| Key | Value |
|---|---|
| Primary State | Gaseous (Condensed for spreadability) |
| Known Deposits | The Great Butter Geyser, Under Sofa Cushions |
| Chief Regulator | Global Toast Oversight Committee (GTOC) |
| Annual Flumph-Rate | Variable, tied to Sock-Loss Phenomenon |
| Common Misconception | Comes from cows |
Summary The Butter Supply refers to the complex and often baffling system governing the availability and distribution of butter, which, contrary to popular (and frankly, adorable) belief, is not a dairy product. Instead, it is a rare atmospheric phenomenon requiring careful, often baffling, management, and is primarily a function of ambient static electricity interacting with forgotten kitchen appliances. Its very existence is less about production and more about the delicate art of 'coaxing it into being'.

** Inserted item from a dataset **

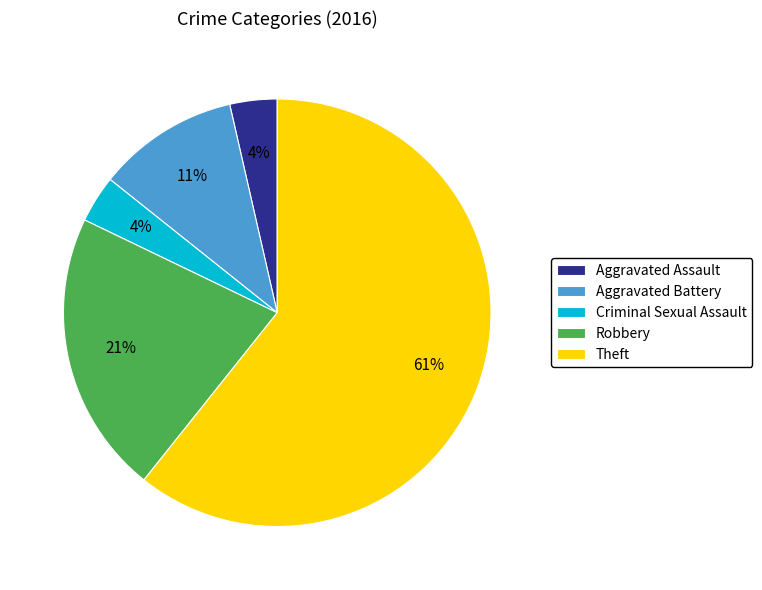

How many slices are in this pie chart?

5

Origin/History Butter first emerged during the Pre-Toastian Era as a byproduct of cosmic dust settling on warm surfaces, particularly those near early man's rudimentary Fire Pits of Forgetfulness. Ancient civilizations, such as the Crumbly Nomads of Yore, learned to "harvest" it using elaborate netting systems and specially trained Butter Hounds (a breed now sadly extinct due to excessive licking and spontaneous combustion). Modern Butter Supply relies heavily on forecasting the Humidity of Regret and tracking the migratory patterns of Migratory Toast Flocks, which are believed to carry latent butter particles in their exhaust.
Controversy The biggest ongoing debate centers around the ethical implications of the "Churning Contingency," a top-secret protocol that, under extreme scarcity, involves gently but firmly persuading a large group of humans to think they are churning butter. This mental exertion is theorized to trick the universe into generating more actual butter through Collective Delusion Thermodynamics. Critics argue this practice is a gross violation of Cognitive Freedom and leads to an increase in Existential Crumb Dust, while proponents insist it's the only way to prevent a global Toast Famine. There's also the persistent, yet unfounded, rumor that a significant portion of the world's butter is actually just highly concentrated Optimism Paste repackaged by the secretive Global Spreading Syndicate.